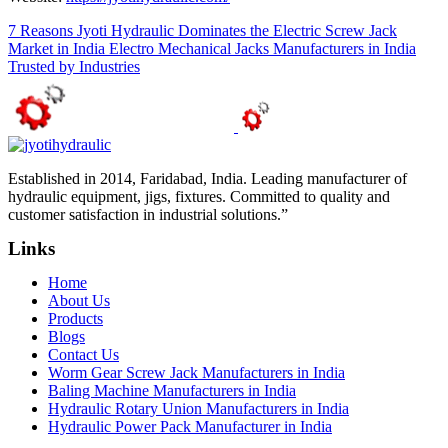
7 Reasons Jyoti Hydraulic Dominates the Electric Screw Jack
Market in India
Electro Mechanical Jacks Manufacturers in India
Trusted by Industries
Established in 2014, Faridabad, India. Leading manufacturer of
hydraulic equipment, jigs, fixtures. Committed to quality and
customer satisfaction in industrial solutions.”
Links
Home
About Us
Products
Blogs
Contact Us
Worm Gear Screw Jack Manufacturers in India
Baling Machine Manufacturers in India
Hydraulic Rotary Union Manufacturers in India
Hydraulic Power Pack Manufacturer in India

• To do
Copy out the text in the material with each "Manufacturers" swapped for "Makers" and nothing else altered. Leave the pictures out.

• Result of the exercise
7 Reasons Jyoti Hydraulic Dominates the Electric Screw Jack
Market in India
Electro Mechanical Jacks Makers in India
Trusted by Industries
Established in 2014, Faridabad, India. Leading manufacturer of
hydraulic equipment, jigs, fixtures. Committed to quality and
customer satisfaction in industrial solutions.”
Links
Home
About Us
Products
Blogs
Contact Us
Worm Gear Screw Jack Makers in India
Baling Machine Makers in India
Hydraulic Rotary Union Makers in India
Hydraulic Power Pack Manufacturer in India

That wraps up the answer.